**** FRAGMENT UIT DOCUMENT

Paulicianen

(Doorverwezen vanaf Paulicianisme)

Het paulicianisme was een christelijke beweging die tussen het midden van de zevende eeuw en eind negende eeuw aanwezig was in het oostelijk deel van het Byzantijnse Rijk en met name in Armenië. Vanaf eind negende eeuw waren er paulicianen aanwezig in Zuid-Italië en vooral op de Balkan

Moordpartijen op de paulicianen in 843. Afbeelding uit de Madrileense kroniek van Skylitzes

De meest gehanteerde aanname is dat de naam ontleend is aan Paulus van Samosata die van 260 tot 268 bisschop van Antiochië was. In de antieke bronnen worden de opvattingen van Paulus beschreven als een vorm van adoptianisme. In die opvatting was Jezus bij zijn geboorte slechts een gewoon mens. Hij werd in die hoedanigheid door God geselecteerd vanwege een voorbeeldig leven en zou pas bij zijn doop in de Jordaan de Zoon van God geworden zijn. Een andere aanname is dat de naam ontleend is aan de apostel Paulus.

********
**** GEGEVEN INFORMATIE

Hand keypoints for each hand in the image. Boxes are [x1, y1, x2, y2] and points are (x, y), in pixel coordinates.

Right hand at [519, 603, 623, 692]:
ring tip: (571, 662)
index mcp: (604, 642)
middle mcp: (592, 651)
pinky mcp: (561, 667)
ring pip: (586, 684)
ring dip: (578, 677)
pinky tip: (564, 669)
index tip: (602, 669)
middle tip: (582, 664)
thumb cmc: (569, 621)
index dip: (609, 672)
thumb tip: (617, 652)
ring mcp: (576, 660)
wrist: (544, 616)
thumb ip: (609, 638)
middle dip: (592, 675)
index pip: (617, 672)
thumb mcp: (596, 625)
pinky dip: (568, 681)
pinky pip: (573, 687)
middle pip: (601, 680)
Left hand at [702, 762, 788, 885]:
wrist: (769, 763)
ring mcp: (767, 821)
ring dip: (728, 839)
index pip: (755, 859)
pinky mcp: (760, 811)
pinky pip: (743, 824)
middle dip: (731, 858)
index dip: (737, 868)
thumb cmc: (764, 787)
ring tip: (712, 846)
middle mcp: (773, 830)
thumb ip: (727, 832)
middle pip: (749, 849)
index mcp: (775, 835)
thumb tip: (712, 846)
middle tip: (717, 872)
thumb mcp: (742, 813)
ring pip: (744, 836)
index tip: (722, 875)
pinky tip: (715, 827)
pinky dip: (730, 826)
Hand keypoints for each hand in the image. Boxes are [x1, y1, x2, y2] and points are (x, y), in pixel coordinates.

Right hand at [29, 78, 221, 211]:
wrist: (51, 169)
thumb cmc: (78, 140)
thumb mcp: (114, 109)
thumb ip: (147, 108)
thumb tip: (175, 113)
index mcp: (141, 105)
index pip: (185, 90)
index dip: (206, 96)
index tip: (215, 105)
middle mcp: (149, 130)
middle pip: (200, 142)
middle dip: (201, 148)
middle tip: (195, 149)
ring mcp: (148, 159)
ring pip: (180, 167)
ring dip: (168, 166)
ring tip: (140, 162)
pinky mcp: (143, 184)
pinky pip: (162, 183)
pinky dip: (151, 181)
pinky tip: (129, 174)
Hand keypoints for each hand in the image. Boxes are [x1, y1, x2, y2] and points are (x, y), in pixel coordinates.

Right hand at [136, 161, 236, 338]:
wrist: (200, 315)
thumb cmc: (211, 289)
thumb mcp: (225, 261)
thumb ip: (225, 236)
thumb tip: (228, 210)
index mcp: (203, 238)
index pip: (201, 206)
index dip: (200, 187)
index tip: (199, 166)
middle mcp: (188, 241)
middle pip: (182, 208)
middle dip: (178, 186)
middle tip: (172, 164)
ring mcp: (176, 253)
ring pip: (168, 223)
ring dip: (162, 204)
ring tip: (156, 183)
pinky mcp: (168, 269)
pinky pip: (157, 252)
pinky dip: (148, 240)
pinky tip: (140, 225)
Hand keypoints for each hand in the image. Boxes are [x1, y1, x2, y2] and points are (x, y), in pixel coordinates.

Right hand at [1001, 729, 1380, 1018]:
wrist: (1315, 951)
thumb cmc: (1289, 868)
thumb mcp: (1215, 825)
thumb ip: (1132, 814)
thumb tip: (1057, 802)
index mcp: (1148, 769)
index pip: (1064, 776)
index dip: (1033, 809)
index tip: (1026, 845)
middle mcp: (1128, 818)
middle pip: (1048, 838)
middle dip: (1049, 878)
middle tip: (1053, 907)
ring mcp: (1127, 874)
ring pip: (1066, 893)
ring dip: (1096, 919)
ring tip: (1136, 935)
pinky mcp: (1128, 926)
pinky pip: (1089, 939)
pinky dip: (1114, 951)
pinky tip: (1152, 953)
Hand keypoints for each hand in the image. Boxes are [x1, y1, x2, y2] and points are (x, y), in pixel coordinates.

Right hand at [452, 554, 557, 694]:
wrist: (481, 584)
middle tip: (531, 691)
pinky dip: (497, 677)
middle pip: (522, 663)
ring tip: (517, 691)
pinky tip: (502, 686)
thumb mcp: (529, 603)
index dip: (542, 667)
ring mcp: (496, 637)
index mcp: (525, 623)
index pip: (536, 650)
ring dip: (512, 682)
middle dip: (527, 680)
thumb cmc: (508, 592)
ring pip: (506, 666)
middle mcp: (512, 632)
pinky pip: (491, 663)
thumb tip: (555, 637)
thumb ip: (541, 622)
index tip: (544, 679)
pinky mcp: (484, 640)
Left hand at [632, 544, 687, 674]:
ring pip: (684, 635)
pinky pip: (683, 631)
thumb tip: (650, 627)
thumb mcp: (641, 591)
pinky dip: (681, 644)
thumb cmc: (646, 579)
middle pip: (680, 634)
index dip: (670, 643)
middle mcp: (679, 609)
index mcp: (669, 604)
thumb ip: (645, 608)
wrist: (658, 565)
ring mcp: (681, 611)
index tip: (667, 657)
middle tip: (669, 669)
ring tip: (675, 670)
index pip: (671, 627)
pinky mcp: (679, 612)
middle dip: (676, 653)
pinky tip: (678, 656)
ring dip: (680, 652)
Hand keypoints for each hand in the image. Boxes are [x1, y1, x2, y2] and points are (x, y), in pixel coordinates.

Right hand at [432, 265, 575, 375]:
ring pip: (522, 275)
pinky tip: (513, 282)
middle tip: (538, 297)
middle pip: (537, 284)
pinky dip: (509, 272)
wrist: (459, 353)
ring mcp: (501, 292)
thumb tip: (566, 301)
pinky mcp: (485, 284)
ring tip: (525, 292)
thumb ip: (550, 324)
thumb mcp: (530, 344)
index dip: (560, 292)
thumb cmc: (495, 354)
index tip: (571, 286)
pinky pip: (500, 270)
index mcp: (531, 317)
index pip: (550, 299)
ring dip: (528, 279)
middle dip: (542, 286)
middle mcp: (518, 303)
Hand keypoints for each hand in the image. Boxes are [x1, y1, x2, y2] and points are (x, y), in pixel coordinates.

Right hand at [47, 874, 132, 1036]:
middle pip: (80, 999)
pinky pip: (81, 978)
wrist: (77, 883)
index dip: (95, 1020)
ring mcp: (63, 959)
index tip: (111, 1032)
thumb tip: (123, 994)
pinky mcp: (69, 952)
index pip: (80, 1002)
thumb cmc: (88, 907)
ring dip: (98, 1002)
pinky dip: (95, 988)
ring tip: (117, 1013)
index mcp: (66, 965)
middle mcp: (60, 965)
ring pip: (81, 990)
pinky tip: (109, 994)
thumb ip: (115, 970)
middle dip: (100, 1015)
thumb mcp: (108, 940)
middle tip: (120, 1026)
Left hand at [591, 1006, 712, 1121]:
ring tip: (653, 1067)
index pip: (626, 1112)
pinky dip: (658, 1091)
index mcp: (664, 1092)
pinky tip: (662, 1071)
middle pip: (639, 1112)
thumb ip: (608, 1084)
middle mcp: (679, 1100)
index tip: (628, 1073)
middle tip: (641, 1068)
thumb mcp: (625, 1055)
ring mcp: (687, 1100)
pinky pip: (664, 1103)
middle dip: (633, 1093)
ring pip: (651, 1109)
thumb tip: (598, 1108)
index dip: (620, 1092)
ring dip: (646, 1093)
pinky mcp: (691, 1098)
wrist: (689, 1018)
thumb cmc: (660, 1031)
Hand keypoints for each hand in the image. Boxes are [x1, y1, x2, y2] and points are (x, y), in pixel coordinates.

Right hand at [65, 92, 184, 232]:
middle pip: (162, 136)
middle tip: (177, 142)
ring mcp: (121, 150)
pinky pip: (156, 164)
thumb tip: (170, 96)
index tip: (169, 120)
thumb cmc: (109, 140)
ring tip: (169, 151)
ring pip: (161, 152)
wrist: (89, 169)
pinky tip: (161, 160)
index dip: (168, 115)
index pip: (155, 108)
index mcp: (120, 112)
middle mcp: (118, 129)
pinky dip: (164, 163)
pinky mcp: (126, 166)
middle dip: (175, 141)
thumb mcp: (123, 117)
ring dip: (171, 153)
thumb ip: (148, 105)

********

**WAT TE DOEN**
Herhaal woordelijk het deel van de tekst over de paulicianen dat begint bij "De meest gehanteerde" en eindigt bij "de apostel Paulus.".

**UITGEVOERDE OPDRACHT**
De meest gehanteerde aanname is dat de naam ontleend is aan Paulus van Samosata die van 260 tot 268 bisschop van Antiochië was. In de antieke bronnen worden de opvattingen van Paulus beschreven als een vorm van adoptianisme. In die opvatting was Jezus bij zijn geboorte slechts een gewoon mens. Hij werd in die hoedanigheid door God geselecteerd vanwege een voorbeeldig leven en zou pas bij zijn doop in de Jordaan de Zoon van God geworden zijn. Een andere aanname is dat de naam ontleend is aan de apostel Paulus.